The key metric I am watching: solver profitability across platforms. If solvers on Anoma or SUAVE consistently deliver better execution than CoW or UniswapX solvers, capital will follow the execution quality. That data will be the leading indicator for this entire platform war.

This thread is hitting on something I have been thinking about constantly in my work on L2 scaling: how intent infrastructure fundamentally changes the relationship between L2s and their sequencers.
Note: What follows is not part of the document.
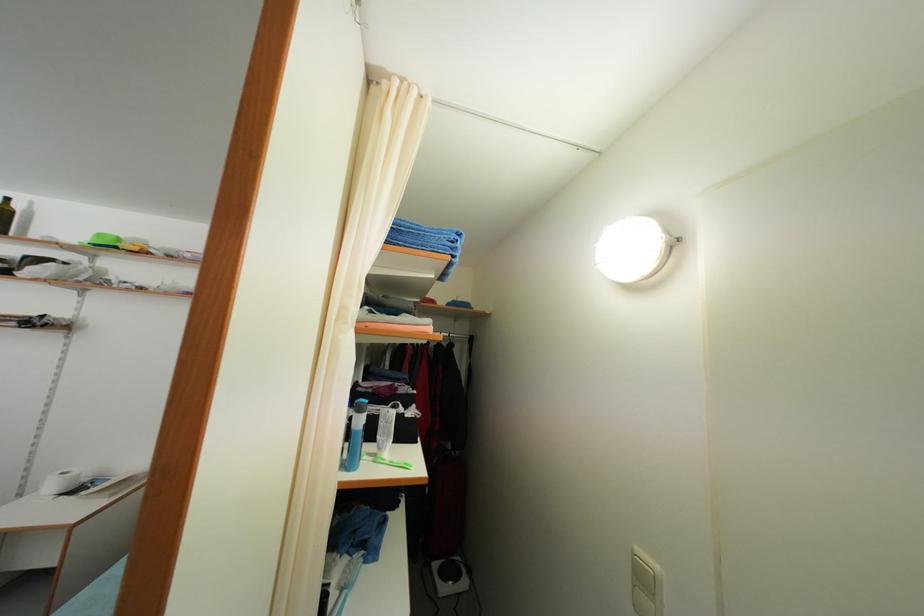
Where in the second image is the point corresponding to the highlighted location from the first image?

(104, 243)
The implications for L2 architecture are profound and under-discussed.

Intents and Sequencer Decentralization

Here is the connection nobody is making explicitly enough: centralized sequencers are the single biggest architectural weakness of current L2s, and intent-based execution offers a potential solution path.

Today, every major L2 (Arbitrum, Optimism, Base, zkSync, Starknet) runs a single centralized sequencer that orders transactions. This creates MEV extraction opportunities, censorship risks, and single points of failure. The shared sequencer projects (Espresso, the now-defunct Astria) tried to solve this by decentralizing the ordering layer.

Intent infrastructure offers a different approach entirely. If users submit intents rather than transactions, the sequencer’s role changes fundamentally. Instead of ordering specific transactions (where ordering creates MEV), the sequencer processes declarative intents where the execution path is determined by solver competition. This reduces the value of transaction ordering and therefore reduces the incentive for MEV extraction at the sequencer level.

How Each Approach Interacts with L2s

SUAVE and L2 integration is the most direct path. Flashbots explicitly designed SUAVE to integrate with Ethereum L2s, and it functions as a decentralized block-building layer that L2 sequencers can plug into. For L2s worried about sequencer centralization but not ready to fully decentralize, SUAVE offers a middle ground: keep your sequencer but outsource block construction to a competitive marketplace. This reduces centralization risks in the auction process without requiring L2s to overhaul their architecture.

Application-layer intents on L2s are already happening. UniswapX and CoW Protocol operate on multiple L2s, and their intent-based execution gives users MEV protection regardless of sequencer behavior. From an L2 architecture perspective, this is a band-aid rather than a cure – it protects individual swaps but does not address the structural sequencer centralization problem.

Anoma as an L2 itself is the most radical proposition. If Anoma achieves its vision, it could function as an intent-native rollup or sovereign chain that settles to Ethereum. This would make it a competitor to existing L2s rather than a complement. The question is whether intent-native execution is compelling enough to attract users away from L2s that already have billions in TVL and established developer ecosystems.

The Sequencer Revenue Problem

Here is the uncomfortable truth that ties this all together: L2s profit enormously from centralized sequencing. Base earns hundreds of dollars for every dollar it pays to Ethereum in settlement costs. Introducing intent-based execution at the protocol level (through SUAVE or Anoma) threatens that revenue stream because it reduces the sequencer’s ability to extract ordering-based value.

This creates a misaligned incentive. L2s have every financial reason to resist deep intent integration that erodes their sequencer margins. Application-layer intents (CoW, UniswapX) are “safe” for L2s because they protect users without threatening sequencer revenue. Protocol-layer intents (SUAVE, Anoma) are disruptive because they restructure who captures value in the transaction lifecycle.

My prediction: L2s will enthusiastically adopt application-layer intents while quietly resisting protocol-layer changes that decentralize sequencing. The intent infrastructure that wins will be the one that aligns economic incentives with L2 operators rather than threatening them.